Data shown

--------------------------------------------------

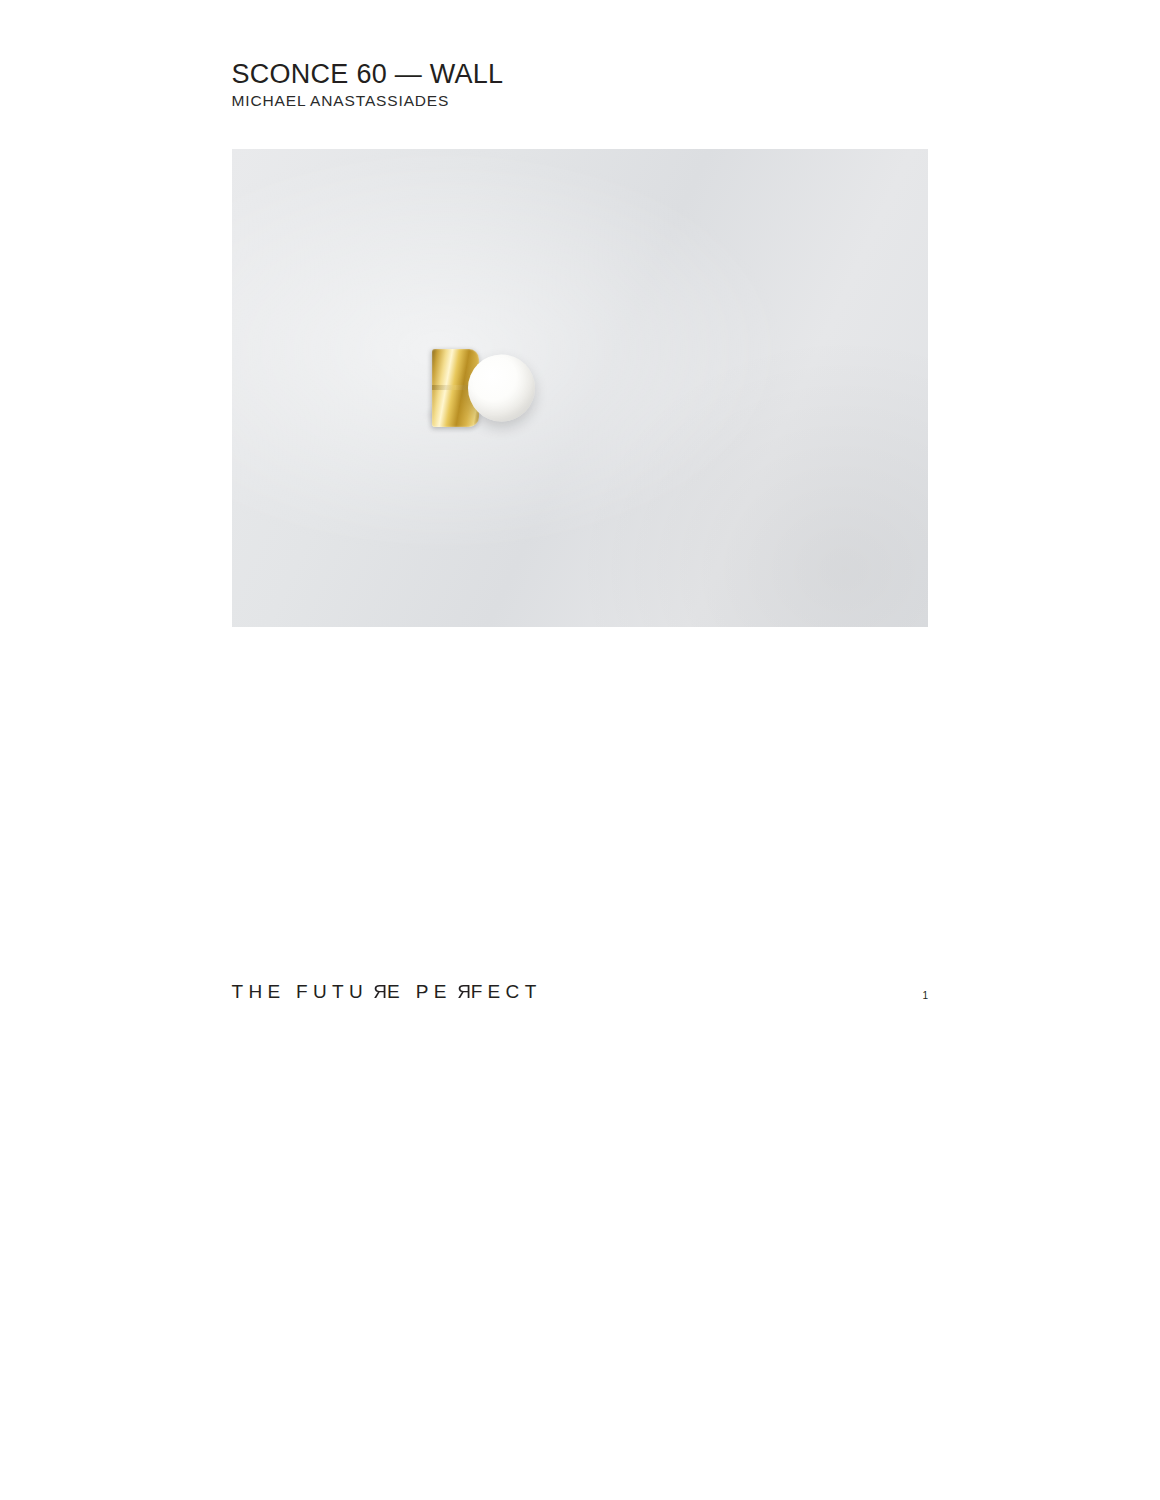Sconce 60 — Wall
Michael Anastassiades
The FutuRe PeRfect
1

--------------------------------------------------

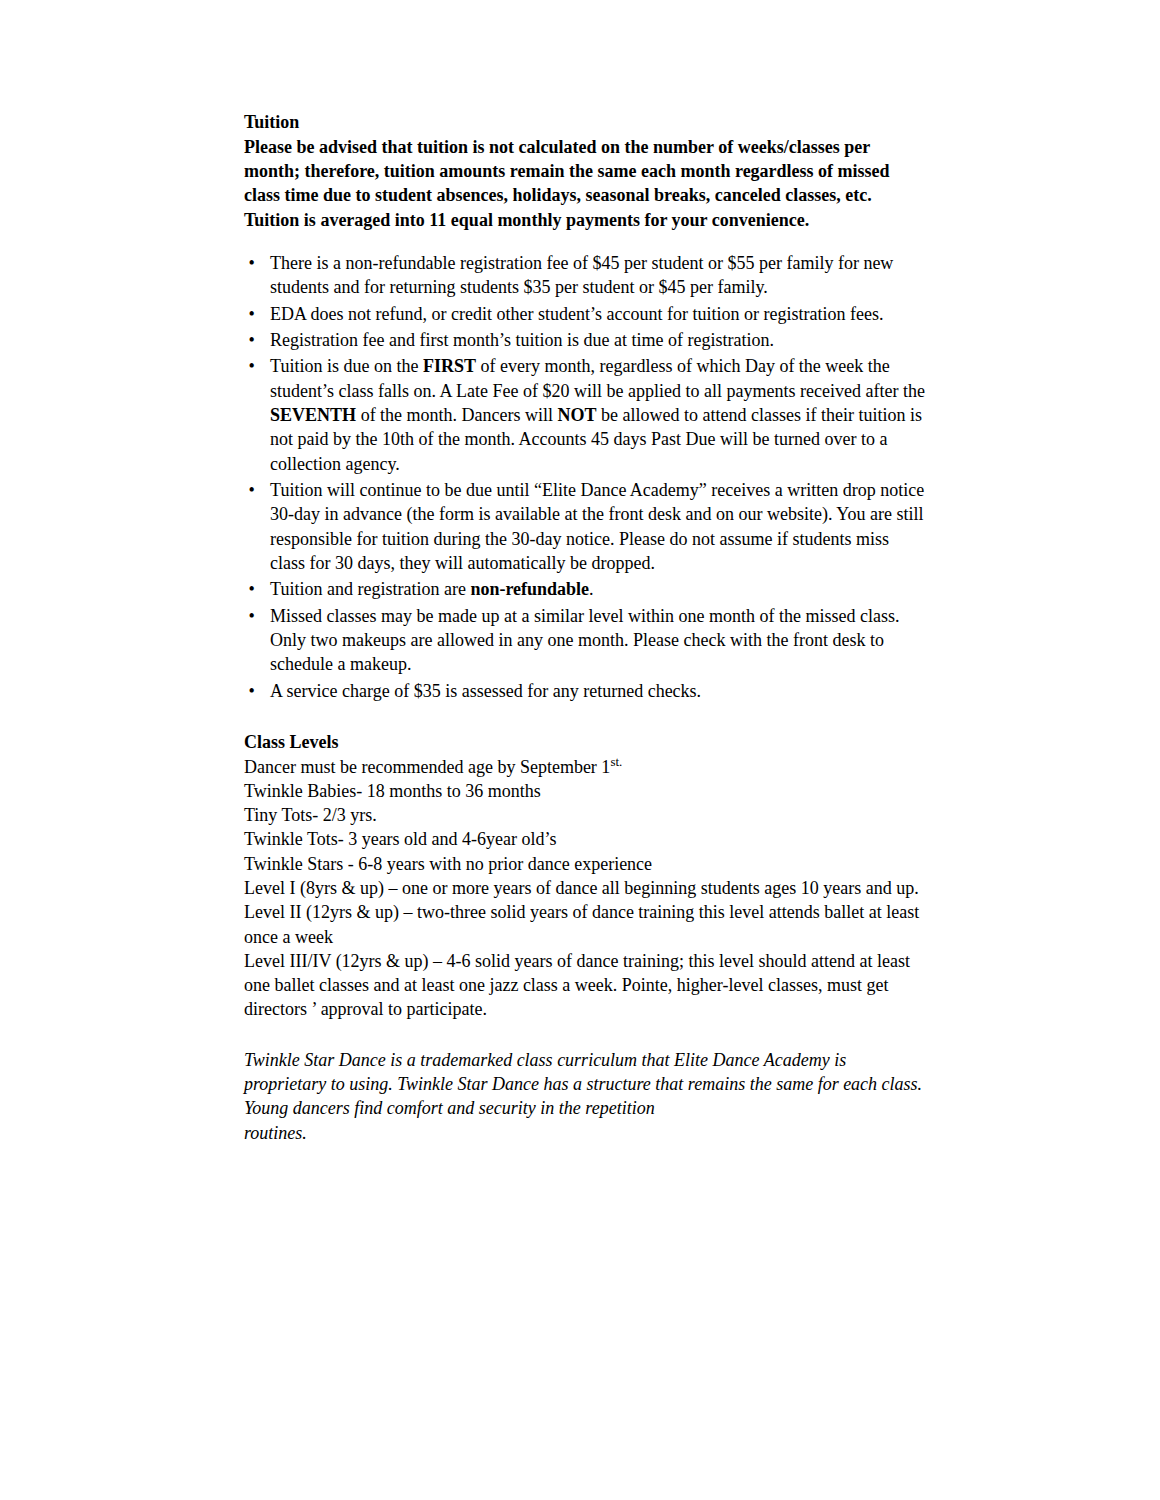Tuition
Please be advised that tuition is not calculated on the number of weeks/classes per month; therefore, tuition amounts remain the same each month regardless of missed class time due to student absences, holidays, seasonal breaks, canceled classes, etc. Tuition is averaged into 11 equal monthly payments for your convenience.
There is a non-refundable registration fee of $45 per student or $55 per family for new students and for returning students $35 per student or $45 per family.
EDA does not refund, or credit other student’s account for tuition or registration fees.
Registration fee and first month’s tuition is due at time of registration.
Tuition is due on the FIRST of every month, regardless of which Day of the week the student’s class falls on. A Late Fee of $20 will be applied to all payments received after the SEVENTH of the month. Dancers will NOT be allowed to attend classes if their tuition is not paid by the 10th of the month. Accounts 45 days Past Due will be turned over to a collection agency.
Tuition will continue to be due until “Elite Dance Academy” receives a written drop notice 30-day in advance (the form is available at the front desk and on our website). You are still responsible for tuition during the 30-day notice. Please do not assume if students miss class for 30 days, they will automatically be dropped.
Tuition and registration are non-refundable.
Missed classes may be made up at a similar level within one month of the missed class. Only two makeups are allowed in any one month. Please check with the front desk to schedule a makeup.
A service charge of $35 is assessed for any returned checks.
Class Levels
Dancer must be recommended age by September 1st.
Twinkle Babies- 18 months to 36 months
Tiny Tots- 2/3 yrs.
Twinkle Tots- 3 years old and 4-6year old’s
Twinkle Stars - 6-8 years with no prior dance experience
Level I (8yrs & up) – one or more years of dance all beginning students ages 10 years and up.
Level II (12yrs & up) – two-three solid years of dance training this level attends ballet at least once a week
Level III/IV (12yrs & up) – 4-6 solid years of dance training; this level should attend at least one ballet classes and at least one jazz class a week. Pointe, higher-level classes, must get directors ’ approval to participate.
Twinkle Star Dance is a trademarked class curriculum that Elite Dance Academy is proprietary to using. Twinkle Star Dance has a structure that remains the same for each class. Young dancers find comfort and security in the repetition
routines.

--------------------------------------------------

What the exercise asks
Every line above that holds the string "must" should be copied out.

Written response
Dancer must be recommended age by September 1st.
Level III/IV (12yrs & up) – 4-6 solid years of dance training; this level should attend at least one ballet classes and at least one jazz class a week. Pointe, higher-level classes, must get directors ’ approval to participate.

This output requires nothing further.